Many factors can lead to loss fluctuations. The convergence speed of the MSDN was second only to CA-FFDN. Still, there were inevitable fluctuations in the validation set due to its complex network structure with a large number of parameters, so the network’s stability was not good enough. The reason why 3D-SE-DenseNet and MDSSN fluctuated severely on the IP and KSC datasets, compared with other networks, was unbalanced data division as well as small batch size. In other words, insufficient validation set samples and small batch size will lead to loss fluctuations. We also recorded each network’s parameters and training time in the training process, as shown in
Table 8. Compared with MSDN before improvement, CA-FFDN reduced the network parameters by more than half, and the training time was greatly reduced. At the same time, the accuracy and convergence speed of the network was guaranteed, which showed the effectiveness of the proposed network.
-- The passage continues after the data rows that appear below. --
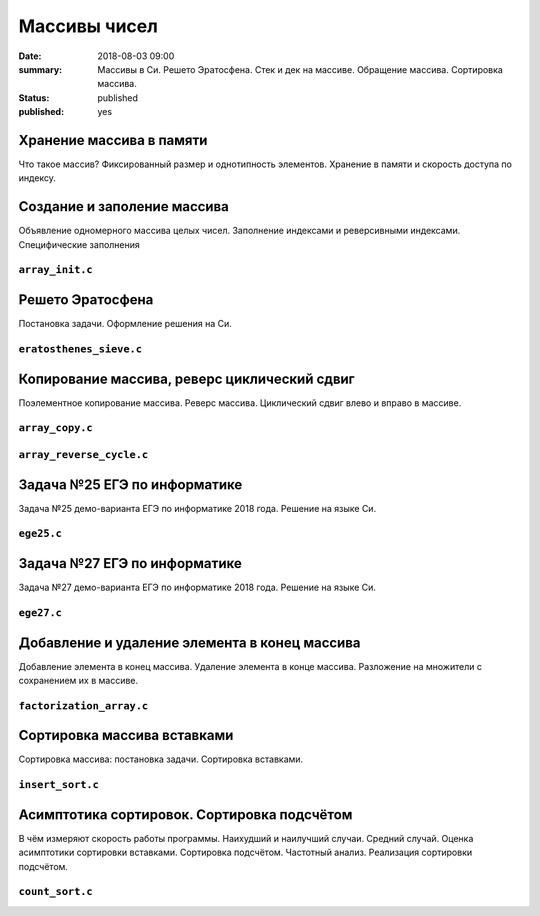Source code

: Массивы чисел
#############

:date: 2018-08-03 09:00
:summary: Массивы в Си. Решето Эратосфена. Стек и дек на массиве. Обращение массива. Сортировка массива.
:status: published
:published: yes

.. default-role:: code

Хранение массива в памяти
=========================

.. youtube:: unn44evpUCI

Что такое массив?
Фиксированный размер и однотипность элементов.
Хранение в памяти и скорость доступа по индексу.

Создание и заполение массива
============================

.. youtube:: 1D3SAsp1M9s

Объявление одномерного массива целых чисел.
Заполнение индексами и реверсивными индексами.
Специфические заполнения

``array_init.c``
----------------

.. code-include:: code/lesson3/array_init.c
    :lexer: cpp
	
Решето Эратосфена
=================

.. youtube:: 2KPAph4f8ME

Постановка задачи.
Оформление решения на Си.

``eratosthenes_sieve.c``
------------------------

.. code-include:: code/lesson3/eratosthenes_sieve.c
    :lexer: cpp

Копирование массива, реверс циклический сдвиг
=============================================

.. youtube:: sWg8ZNveNpI

Поэлементное копирование массива.
Реверс массива.
Циклический сдвиг влево и вправо в массиве.

``array_copy.c``
----------------

.. code-include:: code/lesson3/array_copy.c
    :lexer: cpp
	
``array_reverse_cycle.c``
-------------------------

.. code-include:: code/lesson3/array_reverse_cycle.c
    :lexer: cpp

Задача №25 ЕГЭ по информатике
=============================

.. youtube:: GWqZgOi1ljQ

Задача №25 демо-варианта ЕГЭ по информатике 2018 года.
Решение на языке Си.

``ege25.c``
-----------

.. code-include:: code/lesson3/ege25.c
    :lexer: cpp

Задача №27 ЕГЭ по информатике
=============================

.. youtube:: CWqL5IJvB9Y

Задача №27 демо-варианта ЕГЭ по информатике 2018 года.
Решение на языке Си.

``ege27.c``
-----------

.. code-include:: code/lesson3/ege27.c
    :lexer: cpp


Добавление и удаление элемента в конец массива
==============================================

.. youtube:: zMRG6Dhqjto

Добавление элемента в конец массива.
Удаление элемента в конце массива.
Разложение на множители с сохранением их в массиве.

``factorization_array.c``
-------------------------

.. code-include:: code/lesson3/factorization_array.c
    :lexer: cpp

Сортировка массива вставками
============================

.. youtube:: ZxpcEQcqHWU

Сортировка массива: постановка задачи.
Сортировка вставками.

``insert_sort.c``
-----------------

.. code-include:: code/lesson3/insert_sort.c
    :lexer: cpp

Асимптотика сортировок. Сортировка подсчётом
============================================

.. youtube:: KdwiF_6ZvNw

В чём измеряют скорость работы программы.
Наихудший и наилучший случаи. Средний случай.
Оценка асимптотики сортировки вставками.
Сортировка подсчётом. Частотный анализ.
Реализация сортировки подсчётом.

``count_sort.c``
----------------

.. code-include:: code/lesson3/count_sort.c
    :lexer: cpp

.. Видео ролики курса:
	3_01-arrays_in_ram.mp4
	3_02-array_init.mp4
	3_03-eratosthenes_sieve.mp4
	3_04-copy_reverse_cycle.mp4
	3_05-ege25.mp4
	3_06-ege27.mp4
	3_07-push_pop_array.mp4
	3_08-insert_sort.mp4
	3_09-count_sort.mp4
3.6. Comparative Analysis of Different Percentages of Training Samples
To further evaluate the generalizability of the proposed CA-FFDN, different percentages of the training samples were tested, 5%, 7%, 9%, 15%, and 20% for the IP and KSC datasets, and 0.5%, 1%, 3%, 5%, and 10% for the UP datasets. It can be observed from
Figure 20 that as the percentage of training samples increases, the overall accuracy of each network improves. In detail, MSDN performed worst when training samples were less than 15% on the IP dataset. 3D-SE-DenseNet also had the worst classification results in the case of small samples on UP and KSC datasets. Nevertheless, different networks performed differently on three datasets. But, in general, our CA-FFDN had the most robust performance under small training samples, which achieved the highest OA among all networks on three datasets.